W. Austin Gardner
bandaids on boils in the bush?
We note at once the basic difference between Paul’s pioneer efforts and most of ours. Paul did not set out to put “bandaids on boils in the bush.” He made no attempt to penetrate virgin forests, to establish mission outposts, to plant Judaistic-style mission stations in wild, unexplored regions. He did not set up schools and hospitals. He evangelized cities. He pioneered places like Antioch, Iconium, Lystra, and Derbe. He visited Salamis and Paphos, Perga, Attalia. He evangelized the great population centers of his day, the centers of culture, commerce, and government. He sought to plant his pioneer churches in the cities; those churches could then evangelize the hinterland.

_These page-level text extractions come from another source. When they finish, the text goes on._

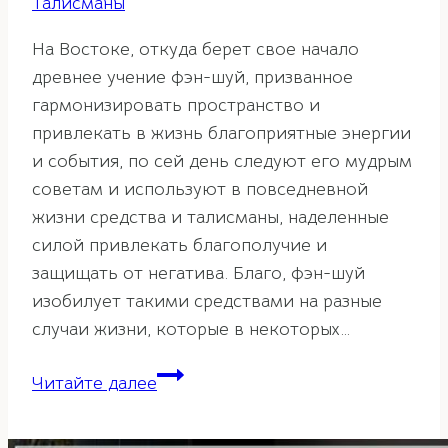
Талисманы
На Востоке, откуда берет свое начало
древнее учение фэн-шуй, призванное
гармонизировать пространство и
привлекать в жизнь благоприятные энергии
и события, по сей день следуют его мудрым
советам и используют в повседневной
жизни средства и талисманы, наделенные
силой привлекать благополучие и
защищать от негатива. Благо, фэн-шуй
изобилует такими средствами на разные
случаи жизни, которые в некоторых…
Бамбук
Читайте далее
в
фэн-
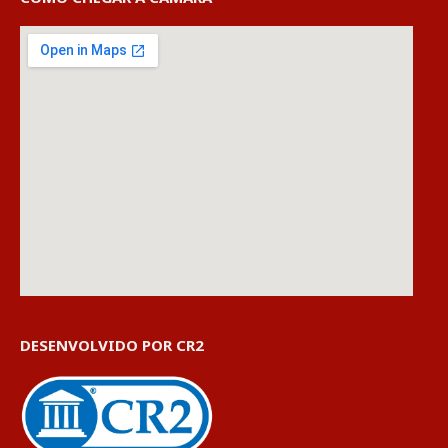
DESENVOLVIDO POR CR2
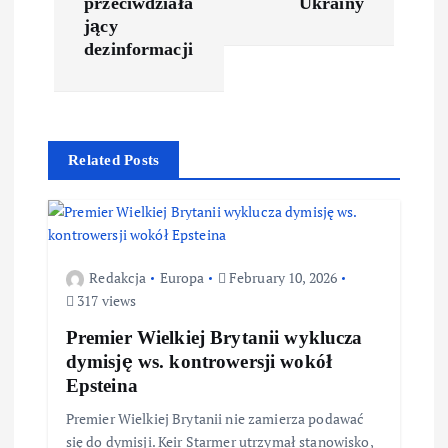
przeciwdziała
Ukrainy
jący
dezinformacji
Related Posts
Redakcja
Europa
February 10, 2026
317 views
Premier Wielkiej Brytanii wyklucza
dymisję ws. kontrowersji wokół
Epsteina
Premier Wielkiej Brytanii nie zamierza podawać
się do dymisji. Keir Starmer utrzymał stanowisko,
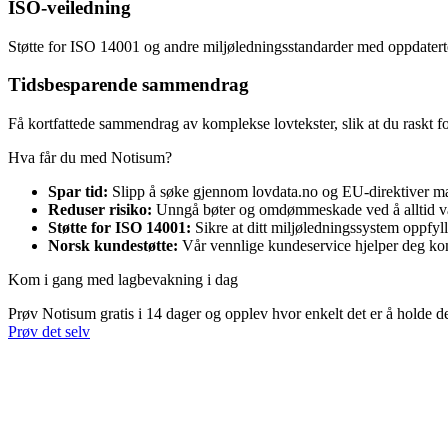
ISO-veiledning
Støtte for ISO 14001 og andre miljøledningsstandarder med oppdatert
Tidsbesparende sammendrag
Få kortfattede sammendrag av komplekse lovtekster, slik at du raskt fo
Hva får du med Notisum?
Spar tid:
Slipp å søke gjennom lovdata.no og EU-direktiver m
Reduser risiko:
Unngå bøter og omdømmeskade ved å alltid v
Støtte for ISO 14001:
Sikre at ditt miljøledningssystem oppfyll
Norsk kundestøtte:
Vår vennlige kundeservice hjelper deg k
Kom i gang med lagbevakning i dag
Prøv Notisum gratis i 14 dager og opplev hvor enkelt det er å holde de
Prøv det selv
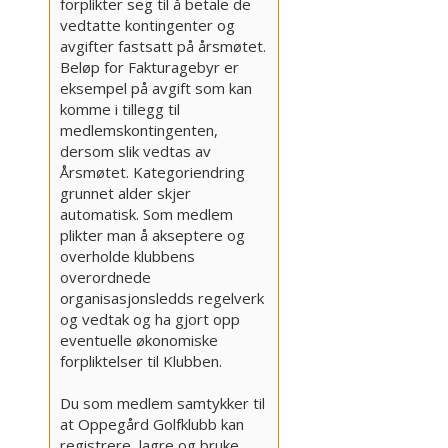
forplikter seg til å betale de
vedtatte kontingenter og
avgifter fastsatt på årsmøtet.
Beløp for Fakturagebyr er
eksempel på avgift som kan
komme i tillegg til
medlemskontingenten,
dersom slik vedtas av
Årsmøtet. Kategoriendring
grunnet alder skjer
automatisk. Som medlem
plikter man å akseptere og
overholde klubbens
overordnede
organisasjonsledds regelverk
og vedtak og ha gjort opp
eventuelle økonomiske
forpliktelser til Klubben.
Du som medlem samtykker til
at Oppegård Golfklubb kan
registrere, lagre og bruke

The penetration of the forests and far-off mountain tribes was the responsibility of the city churches he left behind. That was Paul’s concept of pioneer missionary work.
If Paul were pioneering the world today he would be seen in the big cities, on the college campuses, in the crowded marketplaces. He would be building churches in places like Hong Kong, Manila, and San Paulo. He would leave behind him groups of blazing firebrands who had caught the fire of evangelism from him. They, the nationals, would plan their own assault on the hinterlands. After all, the people who live in those places best know the local cultures, the tribal languages, the inland waterways. Let them get on with the job.
John Phillips, Exploring Acts: An Expository Commentary, The John Phillips Commentary Series (Kregel Publications; WORDsearch Corp., 2009), Ac 13:4.